The Zernike polynomials, we all recognize them, and they are the language we often talk when we describe optical systems. But are they always the right language?
Is there a wrong language? Eventually, we would try to push a design to zero, and we may think it doesn’t matter. But the way we approach zero does matter.
What if we cannot get to zero, or in tolerancing, we can choose to push this or that term, but not both? How do we choose? If we are making a telescope, the case is clear. We want to minimize the variance of the wavefront and, by that, maximize the Strehl ratio. Very clearly derived in Born & Wolf. This is where the Zernike language is the right choice.
However, what if the property we are interested in is not derived from the variance? How do we know?
An analysis that can be employed is to find the MacLaurin expansion of the property of interest to second order using the Zernike polynomial as (say) probes or simply free parameters. One can use a Monte Carlo approach or Latin Hypercube Sampling approach to this, and which one is the best is a discussion to have elsewhere. However, once we have done that, we can find the c (offset), v (linear), and A (square) dependence that makes the best fit to the data, and this fit can be very good.

If A turns out not to be diagonal in this expansion, then the Zernike polynomials are not the right language because it does not follow that minimizing one of the coefficients always improves our property of interest. In this case, diagonalizing A will give us a new orthogonal basis.
However, before we ask the question which of the terms to minimize, but in the new base, what about the linear term v. The answer to that is, it depends.
There is obviously the possibility to look at the solution to f = 0, and if this solution is within the validity range of the expansion, we have probably found a non-trivial solution where non-zero aberrations generate zero error. This does happen (but is unusual), but quite often either v is essentially zero or the solution to f = 0 is not within the range of the expansion, mostly because v is residual from the fitting process.
When the linear term v is zero, we would now ask the same question as we did initially: should we improve this or that term in the new base? The answer is, it doesn’t matter because in the new base, the terms are independent, and we can choose to improve the one that provides the highest effect.
Arguably, this is somewhat esoteric, but given that we have the models of our optical system and the property of interest, probing 15-20 free parameters using a few thousand simulations may be entirely feasible and provides valuable insights into the fundamentals of the optical system. Often, this can be done in under a day if we already have the models in place. On the GPU, even faster than that.

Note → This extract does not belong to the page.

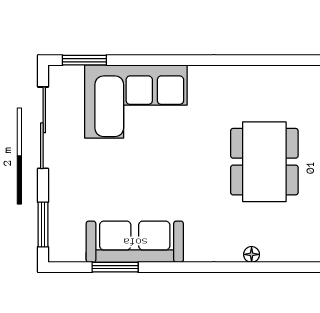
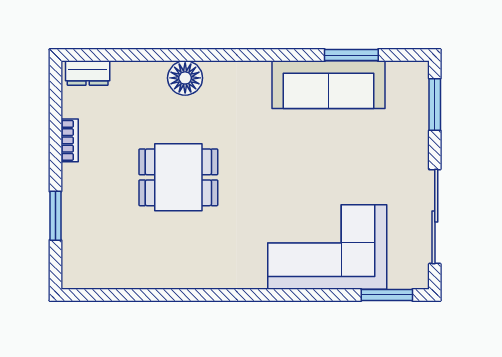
dining table: (264, 162) -> (178, 177), width x0.73
floor lamp: (252, 254) -> (185, 78), width x1.89, depth x1.89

But the really deep point is that, once we see how things work, we can feed it back into our top-level design. Example: We should always avoid linear sensitivities. It is a signal that we are possibly doing something wrong. It happens that this is unavoidable. Then it is what it is, but if this comes up as a surprise, it’s definitely something to feed back to our top-level system design to see if it’s not something that can be eliminated.